I must admit that when I heard that The Wedding Banquet was being remade, I was sceptical. Why? I wondered, go back to a film from the 1990s? Ang Lee's breakthrough film has now been remade with one of the original screenwriters and a new director, Andrew Ahn, with the setting moved to Seattle. 

Bowen Yang is familiar to audiences as a comedic actor on SNL and as the GBF in films, but here he is handed a weighty role as a commitment-phobe drifting into his 30s and living in a friend's garage with his boyfriend Min (Han Gi-Chan). Lily Gladstone and Kelly Marie Tran are Lee and Angela, the couple who live in the main house, which is owned by the former. As the film unfolds, decisions must be made and life choices embraced, with the pressure of Min's grandmother pushing him to take over the family business while he wants to pursue his art. 

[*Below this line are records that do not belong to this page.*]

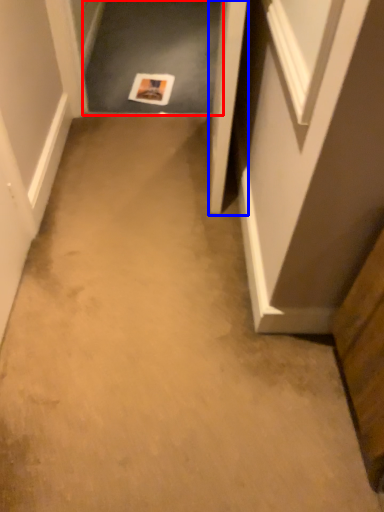
Question: Which of the following is the farthest to the observer, passage (highlighted by a red box) or door (highlighted by a blue box)?

Choices:
 (A) passage
 (B) door

Answer: (A)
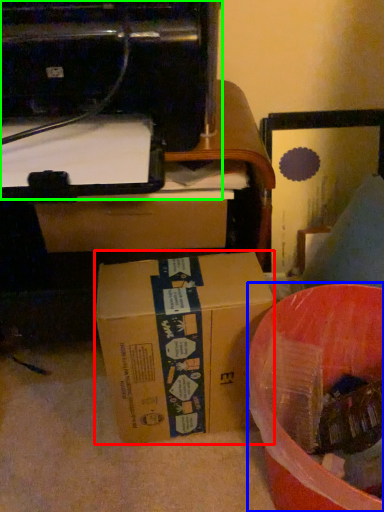
Question: Which object is the farthest from box (highlighted by a red box)? Choose among these: waste (highlighted by a blue box) or printer (highlighted by a green box).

Once grandma arrives, things really pick up, with some delightful farce, including a frantic de-gaying of the house and a cringy Korean wedding ceremony. Gladstone, best known for her dramatic roles, is not a natural comic but has some great moments. But the film is really stolen by the two matriarchs, Angela's mother (Joan Chen) and Youn Yuh-jung as Min's grandma. It's laugh out loud and also moving. A delight. 

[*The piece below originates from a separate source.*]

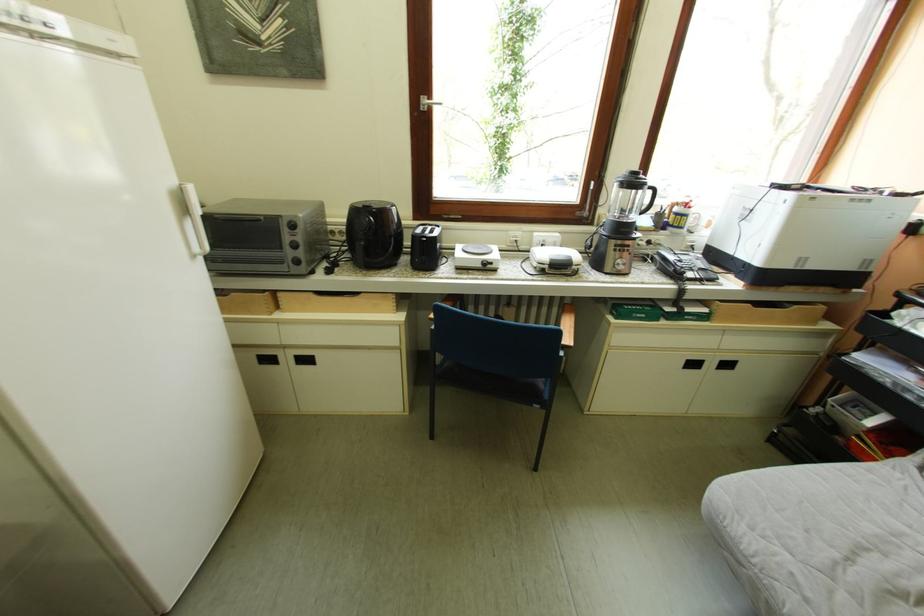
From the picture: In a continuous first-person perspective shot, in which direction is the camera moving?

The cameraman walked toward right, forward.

We Are Faheem and Karun is billed as Kashmir's first LGBT film and is a dreamy, thoughtful drama of forbidden love between a military man guarding a checkpoint and a local resident. As the two, Faheem and Karun, exchange grins and pieces of fruit, one wonders where this budding romance will go. In amongst the pressures brought by well-intentioned parents and a hotheaded brother, there are also flashes of humour. Viewers would greatly benefit from understanding the Kashmiri conflict and the cultural and religious differences in play. But one can glean the barriers facing the two would-be lovers and appreciate the quiet moments they share, against the gorgeous backdrop of the mountains.